The study showed that those who had a plan for their retirement were way ahead of their counterparts with no plan, and felt a lot better about the whole idea of retirement.

Now while having a plan is indeed just one thing, it has a lot of different components.  Having a good plan will give you and your family the best chance to earn and grow money while keeping it safe along the way.  This requires a lot of moving parts.

Fidelity lists a few things to help get started with your plan, such as goal setting, starting your emergency fund and setting up an estate plan.  These are all great things, but here are what I think are the most important things to do when forming the financial roadmap for the rest of your life:

Make a debt repayment plan.  To me, this means getting rid of all high interest debt (anything over a 10% interest rate) like credit cards ASAP, and then prioritize paying off your debt with the next highest interest rate.  This doesn’t mean focus on getting rid of all debt before you do anything else.  That would be a short sighted decision that will possibly cost you money at the end of the day.  Student loans and mortgage debt, for example, can have low interest rates along with potential tax deductions, so it may not be a priority to pay those off right away.

The fact is, being stuck in high interest debt will hamper all of your other financial goals.  So it’s important to get rid of those debts first and make a plan to pay off the rest.
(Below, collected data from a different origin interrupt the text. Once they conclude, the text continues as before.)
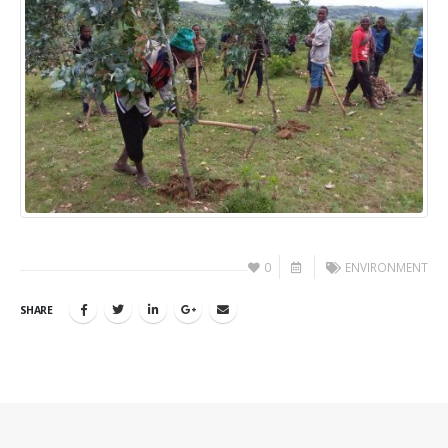
0
ENVIRONMENT
SHARE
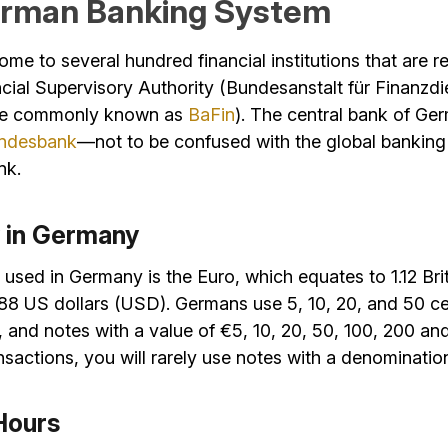
rman Banking System
me to several hundred financial institutions that are r
cial Supervisory Authority (Bundesanstalt für Finanzdi
ore commonly known as
BaFin
). The central bank of Ge
ndesbank
—not to be confused with the global banking
nk.
 in Germany
used in Germany is the Euro, which equates to 1.12 Br
88 US dollars (USD). Germans use 5, 10, 20, and 50 ce
 and notes with a value of €5, 10, 20, 50, 100, 200 an
sactions, you will rarely use notes with a denominati
Hours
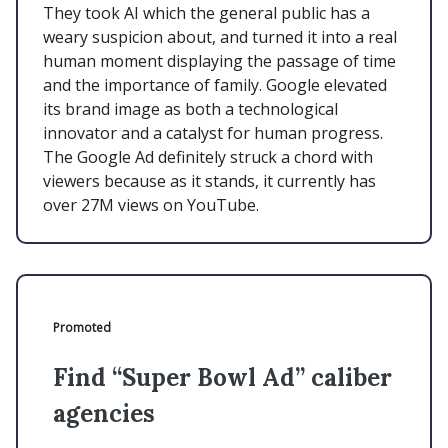
They took AI which the general public has a
weary suspicion about, and turned it into a real
human moment displaying the passage of time
and the importance of family. Google elevated
its brand image as both a technological
innovator and a catalyst for human progress.
The Google Ad definitely struck a chord with
viewers because as it stands, it currently has
over 27M views on YouTube.
Promoted
Find “Super Bowl Ad” caliber
agencies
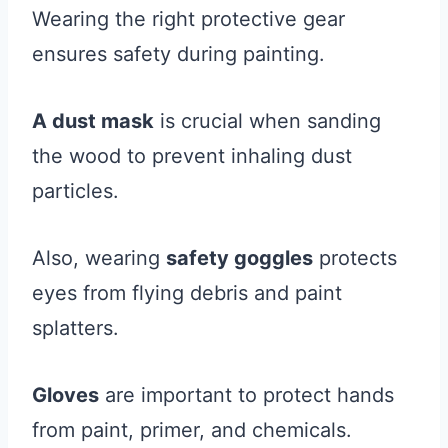
Wearing the right protective gear
ensures safety during painting.
A dust mask
is crucial when sanding
the wood to prevent inhaling dust
particles.
Also, wearing
safety goggles
protects
eyes from flying debris and paint
splatters.
Gloves
are important to protect hands
from paint, primer, and chemicals.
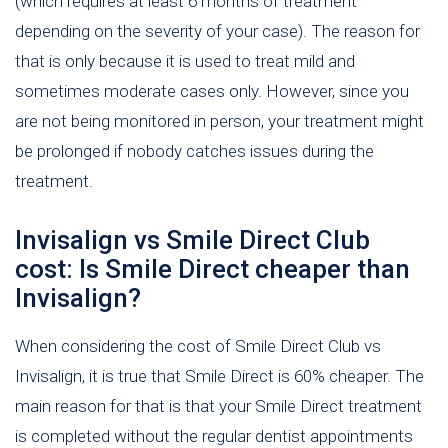
(which requires at least 6 months of treatment
depending on the severity of your case). The reason for
that is only because it is used to treat mild and
sometimes moderate cases only. However, since you
are not being monitored in person, your treatment might
be prolonged if nobody catches issues during the
treatment.
Invisalign vs Smile Direct Club
cost: Is Smile Direct cheaper than
Invisalign?
When considering the cost of Smile Direct Club vs
Invisalign, it is true that Smile Direct is 60% cheaper. The
main reason for that is that your Smile Direct treatment
is completed without the regular dentist appointments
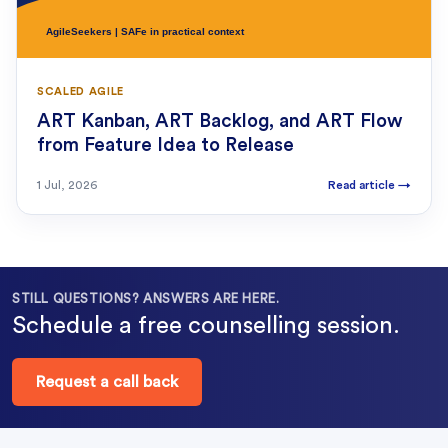
SCALED AGILE
ART Kanban, ART Backlog, and ART Flow
from Feature Idea to Release
1 Jul, 2026
Read article
→
STILL QUESTIONS? ANSWERS ARE HERE.
Schedule a free counselling session.
Request a call back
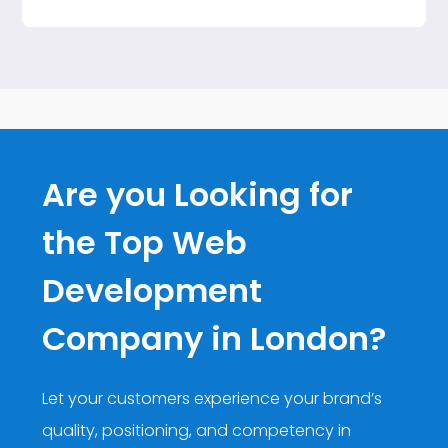
Are you Looking for
the Top Web
Development
Company in London?
Let your customers experience your brand’s
quality, positioning, and competency in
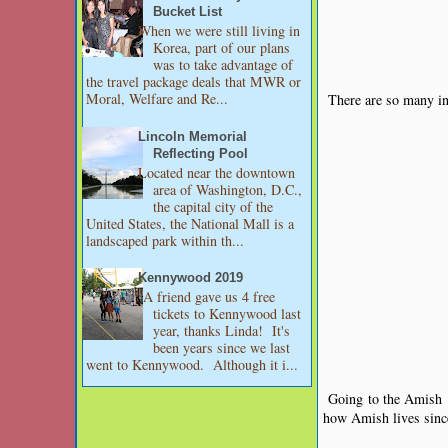
Bucket List
When we were still living in
Korea, part of our plans
was to take advantage of
the travel package deals that MWR or
Moral, Welfare and Re...
There are so many int
Lincoln Memorial
Reflecting Pool
Located near the downtown
area of Washington, D.C.,
the capital city of the
United States, the National Mall is a
landscaped park within th...
Kennywood 2019
A friend gave us 4 free
tickets to Kennywood last
year, thanks Linda! It's
been years since we last
went to Kennywood. Although it i...
Going to the Amish p
how Amish lives since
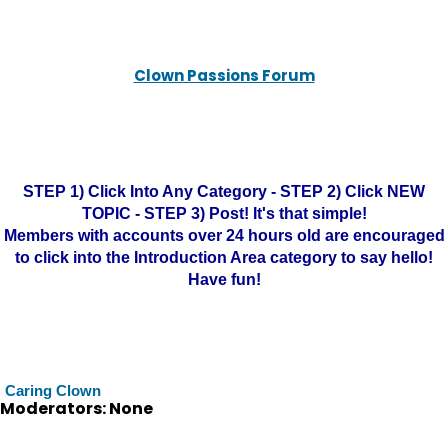
Clown Passions Forum
STEP 1) Click Into Any Category - STEP 2) Click NEW
TOPIC - STEP 3) Post! It's that simple!
Members with accounts over 24 hours old are encouraged
to click into the Introduction Area category to say hello!
Have fun!
Caring Clown
Moderators: None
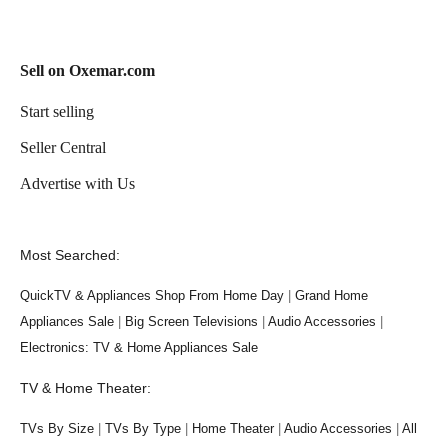
Sell on Oxemar.com
Start selling
Seller Central
Advertise with Us
Most Searched:
QuickTV & Appliances Shop From Home Day
|
Grand Home
Appliances Sale
|
Big Screen Televisions
|
Audio Accessories
|
Electronics: TV & Home Appliances Sale
TV & Home Theater:
TVs By Size
|
TVs By Type
|
Home Theater
|
Audio Accessories
|
All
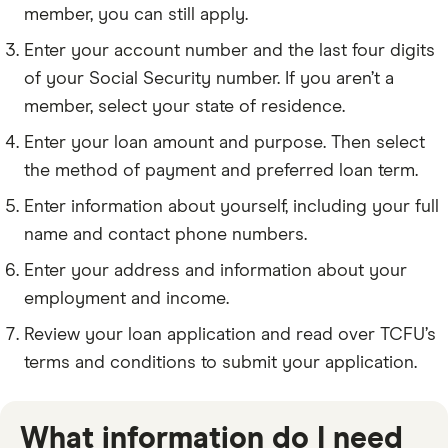
member, you can still apply.
Enter your account number and the last four digits
of your Social Security number. If you aren’t a
member, select your state of residence.
Enter your loan amount and purpose. Then select
the method of payment and preferred loan term.
Enter information about yourself, including your full
name and contact phone numbers.
Enter your address and information about your
employment and income.
Review your loan application and read over TCFU’s
terms and conditions to submit your application.
What information do I need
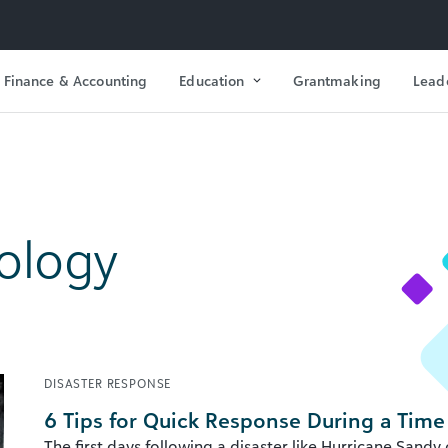
Finance & Accounting
Education
Grantmaking
Lead
ology
DISASTER RESPONSE
6 Tips for Quick Response During a Time
The first days following a disaster like Hurricane Sandy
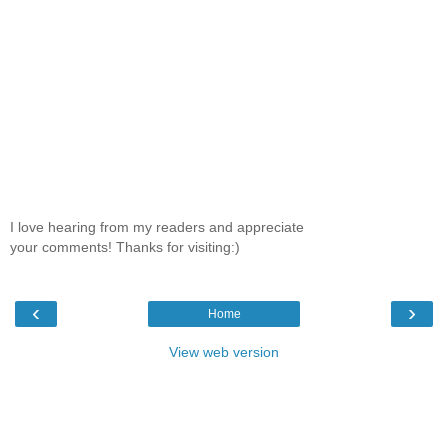
I love hearing from my readers and appreciate
your comments! Thanks for visiting:)
‹
›
Home
View web version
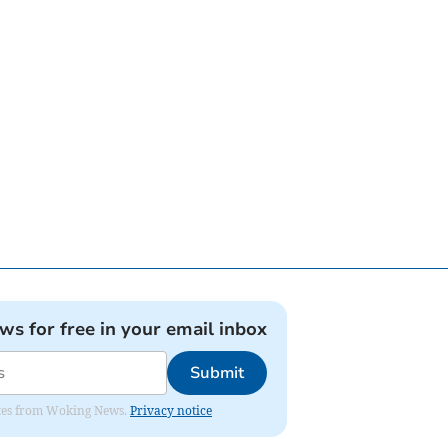
ews for free in your email inbox
Submit
dates from Woking News.
Privacy notice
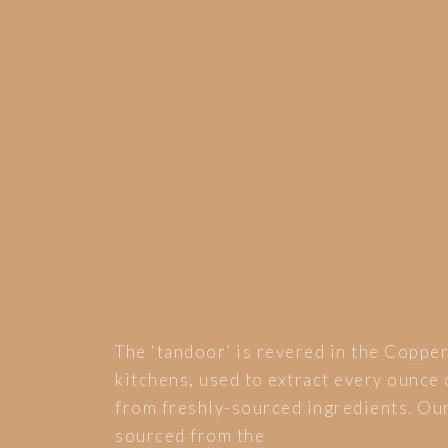
The ‘tandoor’ is revered in the Coppe
kitchens, used to extract every ounce 
from freshly-sourced ingredients. Our
sourced from the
Get your spending in order.  I don’t currently use a formal budget, but I did before and it was very helpful in finding out where our money was exactly going.  It’s surprising when you see the transactions staring you right in the face.  We decided to cut down or get rid of the things we were spending our money on that we really didn’t want to, and that freed up a lot of money for investing and paying down debt.

There is always extra money to be found by using a budget.  This money can then be used to supercharge your other financial goals.  But it will never be found unless you track your spending, so it’s a good exercise to do every so often.

Find ways to increase income.  Once your debt repayment and spending are in place, focus on finding ways to increase income.  Cutting expenses is important but it doesn’t require much imagination and can only go so far.  The main ways to increase your income are getting a raise at your current job, start some side jobs/businesses or work hard to grow a full time business.  Within these three methods, however, you can get very creative.

Creating new streams of income takes some work building a foundation which won’t make you much money initially, but hopefully will provide solid income in the future.

Finding new avenues of income also serves as a form of financial protection.  If someone just relied on their primary job for their income and happened to lose that job, they would be in a very tough spot.  But if you lose your job while having other streams of income, you can just ramp up work on those streams and maybe even eclipse your previous income.

I agree 100% that having a plan is the path to financial success for couples and everybody else.  It will allow you to optimize your financial goals by making sure money is going where it needs to be.  How you get that plan is different for everybody.

Fidelity is obviously looking for customers to sign up for a plan with them, and many people would feel more comfortable working with a financial adviser to set up a blueprint.  But I believe anyone can do some research and figure out most of their plan and talk to an adviser to fill in some gaps if needed.

The vital thing is to set up a plan, because if you don’t, you’ll likely end up somewhere you don’t want to be.